Document section →
I think she did a great job considering that she had never seen one before and had no idea what they were. I left her to it and some minutes later she waved through the window to show me.

I will hang it up in the garage tomorrow.

My poor, abused tamarillos are finally putting out some flowers so I am hopeful for some fruit in the summer. I planted some in the shade of a tree and along a fence to protect them from frosts and it worked, but they still suffered and it shows.

I will have to stake them shortly as they are a bit tall and I think they might get blown over my the next strong wind.

I love tamarillos, they taste like a cross between kiwifruit and passionfruit to me. I will prune my plants hard after fruiting so they branch out for next year and I hope the extra age on them will help them cope with next winter better.

Thursday, November 14, 2013

Millipedes and ground cherries

Although I love Groundcherries (Cape Gooseberries) they self seed so profusely that they are bordering on being a weed. I am seriously considering not growing them any more but they are popping up all over D Block and it is a shame to pull them all up. I suppose I will give up and put in another bed of them as I hate to waste good food plants.

Now that the weather is warming up a little I am being overrun with groundcherry seedlings all over the place.  Sometimes they look like other vegetable seedlings when young but at least I can tell them apart to pull them out when larger.

The variety I grow is 'Aunt Molly' which in my opinion tastes far better than the others. It has a sweet, fruity taste that is excellent cooked in tarts as well as fresh.

Again, my strawberries are being overrun with baby millipedes. I will go out in the next couple of days to make some traps using solar lights and trays of beer. I have heard that soapy water works as an alternative to beer so I might try that also.

My strawberry plants are doing better and are larger this year so I am able to at least get some to eat when the fruit it held off the ground by the leaves but I barely got any last year.
My other problem with strawberries is a tiny red and black bug that bits the fruit and makes them taste awful. I don't know how I am going to deal with them this year.

I took Aimee for a trip to see some tourist spots around Mt Gambier today. We saw the Blue lake, Valley lakes and Umpherston sinkhole where she got to feed and take photos of one of the resident possums.

Work task 1 →
In the gardening post, condense the paragraph beginning "Although I love Groundcherries" into a short bulleted list that keeps its main facts.
Work task 2 →
Translate this sentence from the gardening post into Spanish: "I love tamarillos, they taste like a cross between kiwifruit and passionfruit to me."
Rely on the gardening post alone when answering.

Recorded data →

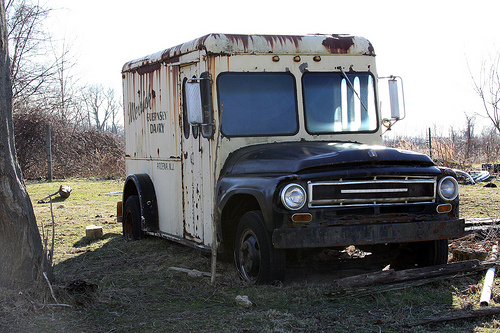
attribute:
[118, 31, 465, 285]
truck — junk, old, white, rusty, rusting, worn out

Task response 1 →
- The writer loves groundcherries (Cape Gooseberries).
- They self-seed so heavily that they are close to being a weed.
- The writer is considering no longer growing them.
- They are coming up all over D Block, and pulling them all out seems a shame.
- The writer will probably put in another bed of them rather than waste good food plants.

Task response 2 →
Me encantan los tamarillos; para mí saben como una mezcla entre kiwi y maracuyá.